The Science Behind the Breakthrough: Overcoming Genetic Hurdles
Gene therapy aims to treat diseases by correcting faulty genes. This often involves delivering a functional copy of the gene or a compensating gene into the patient’s cells using viral vectors – harmless viruses engineered to carry therapeutic genetic material. Though, the myo7a gene, responsible for Usher 1B syndrome, is unusually large, presenting a significant challenge for traditional viral delivery methods.
To overcome this obstacle,the Naples team employed a clever strategy. They utilized two separate viral vectors, each carrying a portion of the genetic data needed to produce the missing protein in patients with Usher 1B. This innovative approach successfully delivered the complete gene sequence, paving the way for potential vision restoration.
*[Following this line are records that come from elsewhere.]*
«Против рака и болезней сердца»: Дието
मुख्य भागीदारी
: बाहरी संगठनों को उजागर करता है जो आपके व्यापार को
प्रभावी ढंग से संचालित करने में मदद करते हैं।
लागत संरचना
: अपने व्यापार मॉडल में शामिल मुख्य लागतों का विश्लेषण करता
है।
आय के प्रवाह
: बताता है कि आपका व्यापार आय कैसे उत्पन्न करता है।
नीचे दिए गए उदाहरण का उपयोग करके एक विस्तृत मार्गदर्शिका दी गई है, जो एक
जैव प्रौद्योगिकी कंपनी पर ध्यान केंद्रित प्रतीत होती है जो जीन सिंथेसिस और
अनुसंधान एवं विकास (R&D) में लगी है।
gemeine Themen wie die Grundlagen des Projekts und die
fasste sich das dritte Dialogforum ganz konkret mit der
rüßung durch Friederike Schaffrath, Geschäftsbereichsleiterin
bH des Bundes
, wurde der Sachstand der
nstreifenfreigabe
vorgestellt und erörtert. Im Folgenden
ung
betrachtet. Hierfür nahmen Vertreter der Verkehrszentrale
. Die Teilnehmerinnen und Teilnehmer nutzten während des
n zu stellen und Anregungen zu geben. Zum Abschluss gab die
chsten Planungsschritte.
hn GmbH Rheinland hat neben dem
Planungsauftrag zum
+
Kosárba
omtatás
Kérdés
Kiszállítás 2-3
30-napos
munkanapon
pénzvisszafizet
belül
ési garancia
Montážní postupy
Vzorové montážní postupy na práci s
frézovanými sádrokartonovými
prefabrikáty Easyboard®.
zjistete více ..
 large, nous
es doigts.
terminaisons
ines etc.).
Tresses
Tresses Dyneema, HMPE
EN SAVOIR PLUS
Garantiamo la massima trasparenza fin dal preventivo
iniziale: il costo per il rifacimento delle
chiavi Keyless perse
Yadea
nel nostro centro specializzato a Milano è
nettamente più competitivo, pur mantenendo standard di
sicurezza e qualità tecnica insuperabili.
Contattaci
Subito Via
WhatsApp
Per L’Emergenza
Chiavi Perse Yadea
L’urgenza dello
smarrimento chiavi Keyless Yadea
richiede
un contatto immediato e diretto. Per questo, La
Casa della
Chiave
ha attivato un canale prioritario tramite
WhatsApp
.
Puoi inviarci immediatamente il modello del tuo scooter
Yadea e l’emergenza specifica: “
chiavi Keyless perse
Early Results and Future Implications
Initial results from the treatment are highly encouraging. The first patient treated, a 38-year-old individual, demonstrated a “considerable enhancement in visual acuity” within weeks of receiving the gene therapy. These findings confirm the safety and tolerability of the procedure, and suggest a promising therapeutic effect.
Vittorio Pirani, a specialist at the center of excellence in San Severino, Asti, emphasized the broader implications of this work. “The experience of Naples…offers new hopes for the gene therapy also of other pathologies,” he stated. The team’s success builds upon previous advancements in gene therapy for retinal diseases, such as the treatment for RPE65-related vision loss, and provides a valuable framework for tackling other genetic eye conditions.